▸ What is required: For every line in the entries that contains "Dual", show the whole line.

▸ Input data:
******
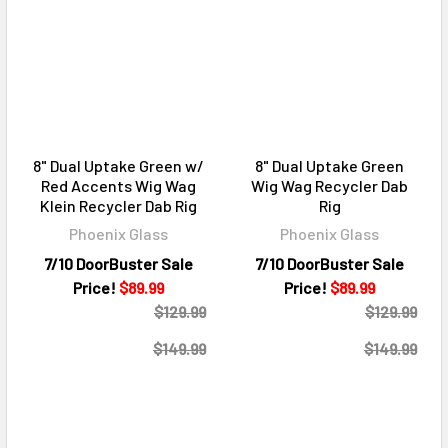
8" Dual Uptake Green w/
8" Dual Uptake Green
Red Accents Wig Wag
Wig Wag Recycler Dab
Klein Recycler Dab Rig
Rig
Phoenix Glass
Phoenix Glass
7/10 DoorBuster Sale
7/10 DoorBuster Sale
Price!
$89.99
Price!
$89.99
$129.99
$129.99
$149.99
$149.99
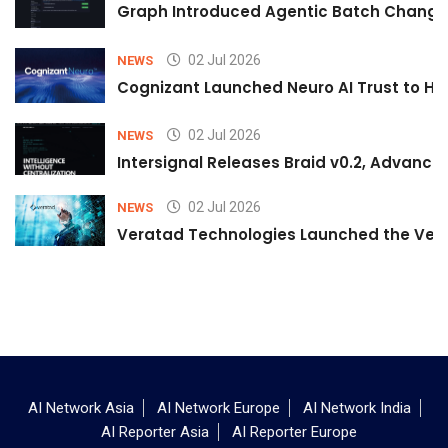
Graph Introduced Agentic Batch Changes
02 Jul 2026
NEWS
Cognizant Launched Neuro AI Trust to Hel
02 Jul 2026
NEWS
Intersignal Releases Braid v0.2, Advancing
02 Jul 2026
NEWS
Veratad Technologies Launched the Verat
AI Network Asia
AI Network Europe
AI Network India
AI Reporter Asia
AI Reporter Europe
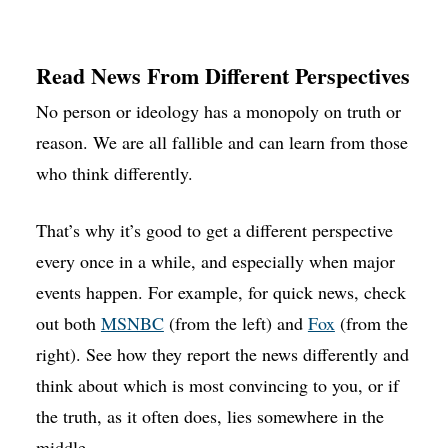
Read News From Different Perspectives
No person or ideology has a monopoly on truth or
reason. We are all fallible and can learn from those
who think differently.
That’s why it’s good to get a different perspective
every once in a while, and especially when major
events happen. For example, for quick news, check
out both
MSNBC
(from the left) and
Fox
(from the
right). See how they report the news differently and
think about which is most convincing to you, or if
the truth, as it often does, lies somewhere in the
middle.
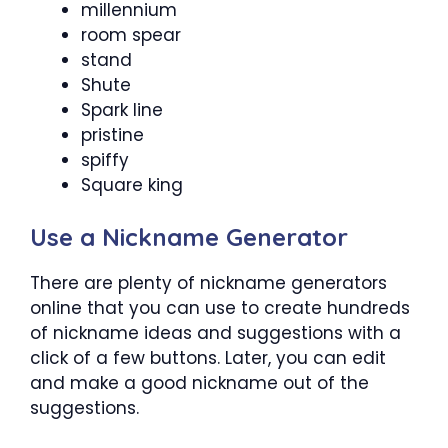
millennium
room spear
stand
Shute
Spark line
pristine
spiffy
Square king
Use a Nickname Generator
There are plenty of nickname generators
online that you can use to create hundreds
of nickname ideas and suggestions with a
click of a few buttons. Later, you can edit
and make a good nickname out of the
suggestions.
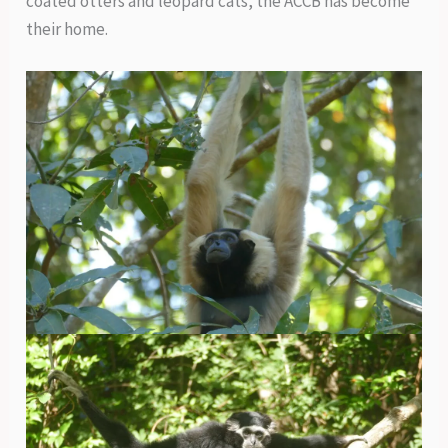
coated otters and leopard cats, the ACCB has become
their home.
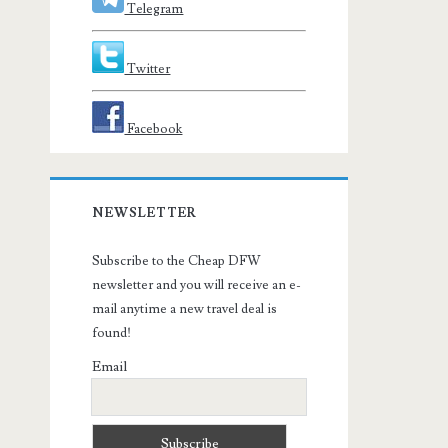
Telegram
Twitter
Facebook
NEWSLETTER
Subscribe to the Cheap DFW
newsletter and you will receive an e-
mail anytime a new travel deal is
found!
Email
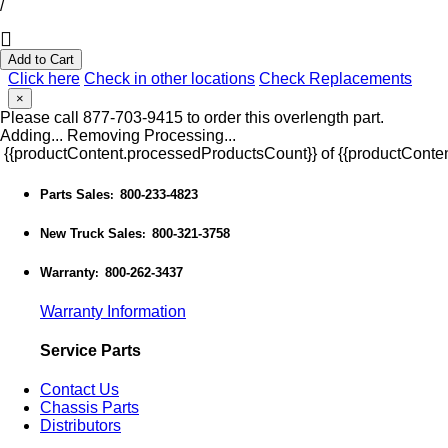
/
Add to Cart
Click here
Check in other locations
Check Replacements
×
Please call 877-703-9415 to order this overlength part.
Adding...
Removing
Processing...
{{productContent.processedProductsCount}} of {{productConten
Parts Sales
800-233-4823
:
New Truck Sales
800-321-3758
:
Warranty
800-262-3437
:
Warranty Information
Service Parts
Contact Us
Chassis Parts
Distributors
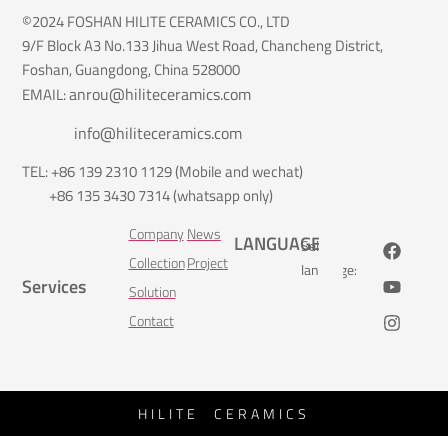
©2024 FOSHAN HILITE CERAMICS CO., LTD
9/F Block A3 No.133 Jihua West Road, Chancheng District,
Foshan, Guangdong, China 528000
anrou@hiliteceramics.com
EMAIL:
info@hiliteceramics.com
TEL: +86 139 2310 1129 (Mobile and wechat)
+86 135 3430 7314 (whatsapp only)
Company
News
LANGUAGE
Select
Collection
Project
language:
Services
Solution
Contact
HILITE CERAMICS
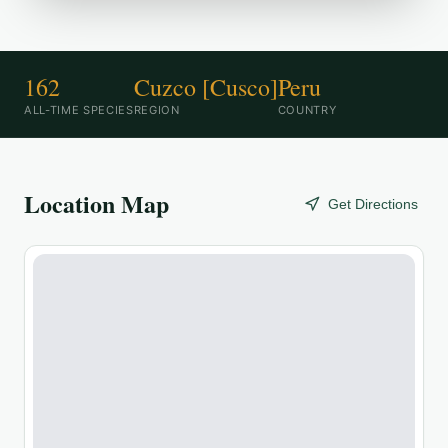
162
Cuzco [Cusco]
Peru
ALL-TIME SPECIES
REGION
COUNTRY
Location Map
Get Directions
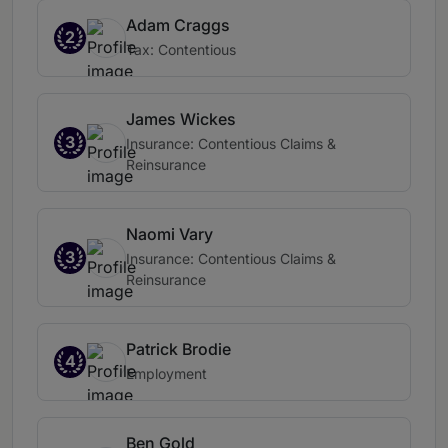
Adam Craggs
2
Tax: Contentious
James Wickes
3
Insurance: Contentious Claims &
Reinsurance
Naomi Vary
3
Insurance: Contentious Claims &
Reinsurance
Patrick Brodie
4
Employment
Ben Gold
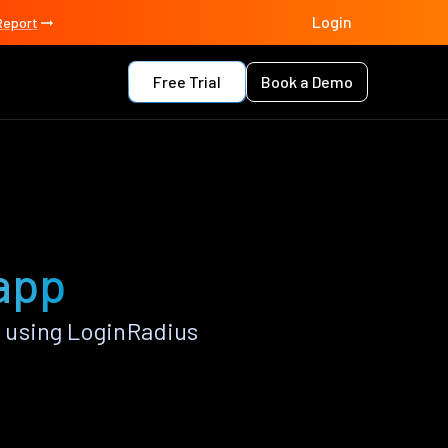
Login
Report
Free Trial
Book a Demo
 app
 using LoginRadius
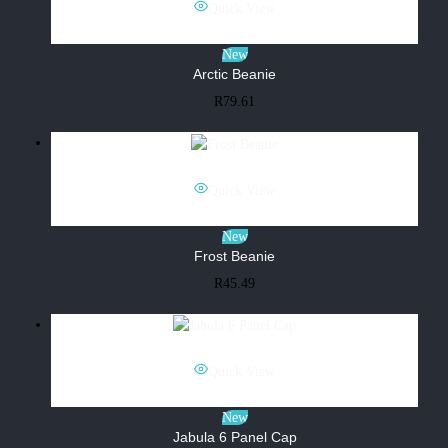
Quick View
New
Arctic Beanie
R
79.61
Quick View
New
Frost Beanie
R
45.49
Quick View
New
Jabula 6 Panel Cap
******
▸ Answer section:
8" Dual Uptake Green w/
8" Dual Uptake Green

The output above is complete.